Ma anche alcune campagne di comunicazione internazionali hanno dato voce alla questione.

Nel 2019 nasce Bin the Bread, un progetto di divulgazione avviato nel Regno Unito grazie alla Royal Society for the Protection of Birds (RSPB) e il Canal & River Trust. Il progetto ha aperto ufficialmente la discussione sul tema, per fare chiarezza sull’alimentazione corretta della fauna acquatica.

A subire gli effetti del pane gettato nell’acqua, non sono solo gli uccelli.

Se un pesce ingerisce prodotti panificati, tali cibi continuano ad assorbire umidità e possono creare blocchi alla digestione che, in certi casi, possono causare la morte.

Oltre alle problematiche dirette causate agli animali, immettere cibo in ecosistemi acquatici, ne altera gli equilibri. Il cibo non consumato si deteriora, favorendo la proliferazione batterica e la formazione di alghe in eccesso.
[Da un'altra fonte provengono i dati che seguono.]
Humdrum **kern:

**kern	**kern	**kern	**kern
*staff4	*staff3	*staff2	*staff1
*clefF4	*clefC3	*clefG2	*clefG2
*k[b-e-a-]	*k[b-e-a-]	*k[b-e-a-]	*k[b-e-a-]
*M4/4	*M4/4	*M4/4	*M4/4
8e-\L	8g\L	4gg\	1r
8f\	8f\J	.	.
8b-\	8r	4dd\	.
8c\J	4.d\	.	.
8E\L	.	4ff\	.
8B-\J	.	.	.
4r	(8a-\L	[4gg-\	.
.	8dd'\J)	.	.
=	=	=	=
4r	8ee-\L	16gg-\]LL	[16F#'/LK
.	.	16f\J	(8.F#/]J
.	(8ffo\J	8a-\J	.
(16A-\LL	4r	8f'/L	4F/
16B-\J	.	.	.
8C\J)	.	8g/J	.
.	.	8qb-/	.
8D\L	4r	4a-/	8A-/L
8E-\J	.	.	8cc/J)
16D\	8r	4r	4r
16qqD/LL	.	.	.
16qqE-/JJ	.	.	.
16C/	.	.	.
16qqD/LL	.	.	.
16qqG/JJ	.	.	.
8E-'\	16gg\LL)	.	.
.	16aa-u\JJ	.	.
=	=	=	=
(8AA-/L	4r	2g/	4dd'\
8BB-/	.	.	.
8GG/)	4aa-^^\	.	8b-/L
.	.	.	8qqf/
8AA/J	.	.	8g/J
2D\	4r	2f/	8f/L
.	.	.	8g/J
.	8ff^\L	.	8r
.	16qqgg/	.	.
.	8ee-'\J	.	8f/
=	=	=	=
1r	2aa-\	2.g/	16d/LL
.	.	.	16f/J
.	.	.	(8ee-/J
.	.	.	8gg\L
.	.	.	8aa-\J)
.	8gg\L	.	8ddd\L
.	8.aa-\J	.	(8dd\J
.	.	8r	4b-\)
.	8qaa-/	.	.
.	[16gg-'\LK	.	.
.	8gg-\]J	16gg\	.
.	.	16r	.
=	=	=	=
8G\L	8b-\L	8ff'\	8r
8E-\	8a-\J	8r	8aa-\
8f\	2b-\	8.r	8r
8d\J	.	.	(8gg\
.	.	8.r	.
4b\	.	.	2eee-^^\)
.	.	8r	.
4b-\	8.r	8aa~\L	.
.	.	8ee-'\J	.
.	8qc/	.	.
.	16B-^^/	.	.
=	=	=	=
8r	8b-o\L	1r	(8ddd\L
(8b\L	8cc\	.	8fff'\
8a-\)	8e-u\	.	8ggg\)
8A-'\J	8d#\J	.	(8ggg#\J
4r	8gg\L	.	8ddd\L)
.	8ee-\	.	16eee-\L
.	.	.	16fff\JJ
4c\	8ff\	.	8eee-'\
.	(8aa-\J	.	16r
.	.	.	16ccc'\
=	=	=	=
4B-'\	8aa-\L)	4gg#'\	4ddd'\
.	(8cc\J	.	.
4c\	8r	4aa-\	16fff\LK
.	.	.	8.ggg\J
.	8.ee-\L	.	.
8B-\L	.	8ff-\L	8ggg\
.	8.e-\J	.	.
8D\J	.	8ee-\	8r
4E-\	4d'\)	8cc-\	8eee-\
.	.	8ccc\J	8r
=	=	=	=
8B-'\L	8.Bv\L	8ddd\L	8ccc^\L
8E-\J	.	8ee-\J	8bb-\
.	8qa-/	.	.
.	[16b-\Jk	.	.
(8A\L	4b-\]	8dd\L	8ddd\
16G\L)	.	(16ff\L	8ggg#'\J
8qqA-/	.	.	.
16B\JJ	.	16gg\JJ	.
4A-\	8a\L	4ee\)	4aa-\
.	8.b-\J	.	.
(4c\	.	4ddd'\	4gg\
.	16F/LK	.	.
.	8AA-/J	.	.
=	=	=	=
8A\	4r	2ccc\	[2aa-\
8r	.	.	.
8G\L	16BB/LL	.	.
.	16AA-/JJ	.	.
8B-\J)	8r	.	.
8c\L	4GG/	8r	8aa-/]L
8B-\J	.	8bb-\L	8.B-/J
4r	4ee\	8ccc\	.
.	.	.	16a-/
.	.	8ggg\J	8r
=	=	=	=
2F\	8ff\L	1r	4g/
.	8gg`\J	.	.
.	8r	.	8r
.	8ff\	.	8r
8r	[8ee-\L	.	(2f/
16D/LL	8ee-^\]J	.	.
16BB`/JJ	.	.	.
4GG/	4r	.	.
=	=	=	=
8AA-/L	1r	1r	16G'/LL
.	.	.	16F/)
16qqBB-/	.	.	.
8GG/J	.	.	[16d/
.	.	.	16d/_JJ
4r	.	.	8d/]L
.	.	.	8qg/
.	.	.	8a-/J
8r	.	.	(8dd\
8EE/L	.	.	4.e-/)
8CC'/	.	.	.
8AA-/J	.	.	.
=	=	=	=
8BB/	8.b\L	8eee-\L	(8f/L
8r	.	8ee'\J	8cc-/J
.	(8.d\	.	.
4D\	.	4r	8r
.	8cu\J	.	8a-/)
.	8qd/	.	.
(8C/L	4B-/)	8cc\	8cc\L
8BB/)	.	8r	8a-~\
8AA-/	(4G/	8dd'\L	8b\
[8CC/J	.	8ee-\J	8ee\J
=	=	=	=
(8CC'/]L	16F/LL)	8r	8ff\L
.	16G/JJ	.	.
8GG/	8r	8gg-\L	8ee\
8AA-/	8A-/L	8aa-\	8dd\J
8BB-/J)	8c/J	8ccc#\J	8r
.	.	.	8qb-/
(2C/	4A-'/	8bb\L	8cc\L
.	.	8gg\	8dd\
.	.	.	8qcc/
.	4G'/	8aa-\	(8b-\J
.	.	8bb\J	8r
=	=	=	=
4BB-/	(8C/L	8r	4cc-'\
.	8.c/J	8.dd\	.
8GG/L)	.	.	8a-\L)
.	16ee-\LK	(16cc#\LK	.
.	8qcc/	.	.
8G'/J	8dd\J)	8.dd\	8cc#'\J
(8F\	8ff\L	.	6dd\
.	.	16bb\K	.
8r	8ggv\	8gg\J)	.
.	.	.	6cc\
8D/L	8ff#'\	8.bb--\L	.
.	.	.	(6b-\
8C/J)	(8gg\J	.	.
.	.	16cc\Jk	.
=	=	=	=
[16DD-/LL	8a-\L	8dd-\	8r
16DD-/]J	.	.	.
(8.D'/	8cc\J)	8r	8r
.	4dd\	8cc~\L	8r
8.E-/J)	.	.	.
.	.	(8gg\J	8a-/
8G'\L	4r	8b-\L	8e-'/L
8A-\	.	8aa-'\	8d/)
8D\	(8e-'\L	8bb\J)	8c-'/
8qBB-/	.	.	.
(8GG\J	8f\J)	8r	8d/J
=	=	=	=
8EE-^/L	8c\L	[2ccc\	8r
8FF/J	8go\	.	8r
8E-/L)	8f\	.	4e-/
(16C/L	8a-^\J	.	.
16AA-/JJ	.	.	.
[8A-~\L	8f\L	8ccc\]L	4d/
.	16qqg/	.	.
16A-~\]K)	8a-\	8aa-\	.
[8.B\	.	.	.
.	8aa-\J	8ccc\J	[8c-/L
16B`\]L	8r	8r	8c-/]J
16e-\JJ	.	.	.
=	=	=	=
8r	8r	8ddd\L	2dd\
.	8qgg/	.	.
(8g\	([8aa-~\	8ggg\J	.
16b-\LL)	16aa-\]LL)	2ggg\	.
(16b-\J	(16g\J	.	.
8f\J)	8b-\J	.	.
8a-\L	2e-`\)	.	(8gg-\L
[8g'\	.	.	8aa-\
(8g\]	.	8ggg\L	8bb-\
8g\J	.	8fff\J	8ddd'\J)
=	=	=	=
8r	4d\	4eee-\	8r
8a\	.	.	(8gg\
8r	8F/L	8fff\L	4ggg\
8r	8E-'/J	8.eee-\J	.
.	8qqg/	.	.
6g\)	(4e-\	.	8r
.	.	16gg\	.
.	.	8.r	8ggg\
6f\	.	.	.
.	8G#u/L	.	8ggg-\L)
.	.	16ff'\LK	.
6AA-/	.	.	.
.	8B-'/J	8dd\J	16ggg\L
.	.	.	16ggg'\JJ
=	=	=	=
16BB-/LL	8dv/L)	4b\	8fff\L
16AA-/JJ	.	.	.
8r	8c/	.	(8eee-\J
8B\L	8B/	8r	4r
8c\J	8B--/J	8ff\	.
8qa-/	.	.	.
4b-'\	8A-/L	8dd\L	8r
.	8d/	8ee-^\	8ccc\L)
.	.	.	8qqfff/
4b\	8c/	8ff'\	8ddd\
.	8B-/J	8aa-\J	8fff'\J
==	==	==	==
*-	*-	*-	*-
Inoltre, può causare affollamenti che facilitano la diffusione di malattie provocando disequilibri tra specie.

Su questo aspetto, Ocean Crusaders, fondazione australiana attiva nella protezione degli oceani, ha dedicato un articolo di approfondimento, volto alla tutela degli ecosistemi acquatici e la fauna che li abita.

Anche in Italia, associazioni come LIPU e Bird Life International insieme a diversi enti pubblici regolano il divieto di nutrire la fauna selvatica e la posizione è chiara e condivisa. 

Ad esempio, il Comune di Treviso dedica al tema l’articolo 17 del Regolamento per la tutela e il benessere degli animali, mentre il Comune di Milano, vieta la somministrazione di cibo alla fauna nei parchi urbani, stabilendo delle sanzioni.

Analogamente, all’ingresso di molti parchi naturali sono presenti cartelli che indicano chiaramente i comportamenti da rispettare, tra cui il divieto portare del cibo gli animali.

Tuttavia, perché queste norme siano davvero efficaci, è fondamentale affiancare ai regolamenti una comunicazione chiara e mirata, rivolta sia alla popolazione locale che ai turisti.

Anche nelle aree verdi più piccole e fruibili è possibile che siano presenti cartelli con scritto: “Non dare da mangiare agli animali”.

Nella percezione comune, questo gesto non viene però percepito come un errore; di conseguenza, un simile avviso non ha lo stesso impatto psicologico di un semaforo rosso in prossimità di un incrocio.

È necessario fare educazione ambientale e presidiare le aree a rischio per cambiare l’immaginario comune. Serve informare con cartelli divulgativi di accompagnamento, semplici e chiari, che spieghino quali effetti può avere il cibo processato sugli animali e sugli ecosistemi.

Infine, quando gli animali selvatici vengono nutriti, perdono la loro naturale diffidenza. Un’eccessiva fiducia riduce di conseguenza la sicurezza collettiva , sia degli animali che degli esseri umani.

L’unica eccezione valida è quando un CRAS (Centro Recupero Animali Selvatici), contattato dopo il ritrovamento di un animale in difficoltà, ci indica espressamente se intervenire e se sia necessario nutrirlo.

Osserviamo i selvatici da lontano, rispettiamo gli ecosistemi, non interferiamo con la natura.